Ia berharap Indonesia tidak terjebak dalam pola memberi konsesi tanpa jaminan, mengingat terlihat jelas bahwa AS sejatinya menggunakan tarif sebagai alat geopolitik, bukan semata-mata alat ekonomi.
“Indonesia harus lebih cerdik dalam bernegosiasi, tidak hanya menawarkan konsesi ekonomi, tetapi juga memastikan adanya jaminan pembukaan pasar AS dan perlindungan terhadap kedaulatan regulasi,” katanya seperti dikutip redaksi melalui keterangan tertulis, Jumat, 11 Juli 2025.

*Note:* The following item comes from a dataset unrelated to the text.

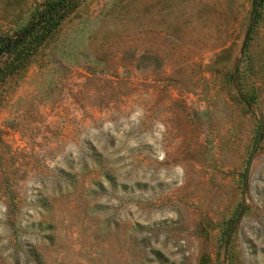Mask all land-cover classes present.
Instances as JSON below:
<instances>
[{"label":"rangeland","instance_id":"obj_1","mask_svg":"<svg viewBox=\"0 0 264 264\" xmlns=\"http://www.w3.org/2000/svg\"><path fill=\"white\" fill-rule=\"evenodd\" d=\"M68 6L0 79V264H264V0Z\"/></svg>","mask_w":264,"mask_h":264},{"label":"trees","instance_id":"obj_2","mask_svg":"<svg viewBox=\"0 0 264 264\" xmlns=\"http://www.w3.org/2000/svg\"><path fill=\"white\" fill-rule=\"evenodd\" d=\"M69 1L44 0L14 38L0 40V55L4 52L12 55L9 66L0 68V79L27 64L30 55L51 35L68 11Z\"/></svg>","mask_w":264,"mask_h":264},{"label":"water","instance_id":"obj_3","mask_svg":"<svg viewBox=\"0 0 264 264\" xmlns=\"http://www.w3.org/2000/svg\"><path fill=\"white\" fill-rule=\"evenodd\" d=\"M257 8H258V4H256L255 11H254V13H253V17L256 15V10H257ZM255 147H256V146H255ZM255 147H254V150H255Z\"/></svg>","mask_w":264,"mask_h":264}]
</instances>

Pemberlakuan tarif ini bisa menjadi preseden buruk, di mana Indonesia dipaksa terus memberi, sementara AS tetap memegang kendali.

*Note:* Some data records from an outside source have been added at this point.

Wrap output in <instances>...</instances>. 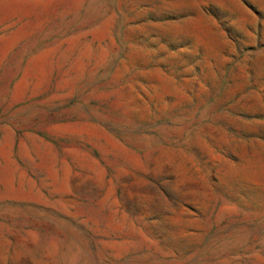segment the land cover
I'll return each mask as SVG.
<instances>
[{
	"label": "rangeland",
	"instance_id": "obj_1",
	"mask_svg": "<svg viewBox=\"0 0 264 264\" xmlns=\"http://www.w3.org/2000/svg\"><path fill=\"white\" fill-rule=\"evenodd\" d=\"M0 264H264V0H0Z\"/></svg>",
	"mask_w": 264,
	"mask_h": 264
}]
</instances>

Karena itu, Wakil Rakyat dari Jatim IV tersebut menegaskan pentingnya pendekatan baru yang mengutamakan kedaulatan nasional dan kepastian timbal balik dalam setiap negosiasi.
“Negosiasi sejauh ini terkesan menunjukkan kita memberikan banyak konsesi tanpa mendapatkan jaminan timbal balik yang setara. Saatnya kita mengubah pola ini,” tegas Amin Ak.
Amin mengakui bahwa kebijakan tarif tinggi AS ini bisa berdampak serius pada berbagai sektor ekonomi Indonesia. Padahal, selama ini neraca perdagangan Indonesia-AS menunjukkan surplus yang cukup besar, mencapai US$16 miliar pada tahun 2024.
“Ini bukan sekadar persoalan angka, tetapi menyangkut hajat hidup jutaan pekerja dan keluarganya,” ujar Amin Ak.
Untuk menghadapi situasi ini, Amin Ak mengusulkan langkah-langkah konkret. Dalam jangka pendek, pemerintah perlu segera melakukan diversifikasi pasar ekspor ke kawasan Uni Eropa dan Asia Tengah, serta memberikan insentif fiskal temporer bagi industri yang terdampak.
“Idealnya kita tidak boleh terus bergantung pada satu pasar. Diversifikasi adalah kunci ketahanan ekonomi,” jelasnya.
Untuk jangka menengah, penguatan industri hilir harus menjadi prioritas agar Indonesia tidak hanya menjadi pengekspor bahan mentah.
Sedangkan dalam jangka panjang, Amin Ak menekankan perlunya revisi terhadap kerangka hukum perdagangan internasional Indonesia.
“Kita butuh sistem yang lebih tangguh, termasuk early warning system untuk mengantisipasi berbagai kebijakan proteksionisme dari negara lain,” tukasnya.
Maka dari itu, Amin Ak meminta tim yang dibentuk Kementerian Koordinator Bidang Perekonomian menerapkan diplomasi efektif yang memadukan keluwesan dengan keteguhan prinsip kedaulatan dalam negosiasi dengan pihak Amerika Serikat.
Hal itu sejalan dengan Asta Cita Presiden Prabowo Subianto, bahwa diplomasi Indonesia termasuk di bidang ekonomi difokuskan untuk mendukung pencapaian Asta Cita dengan memperkuat ketahanan nasional, kemandirian, dan kedaulatan negara.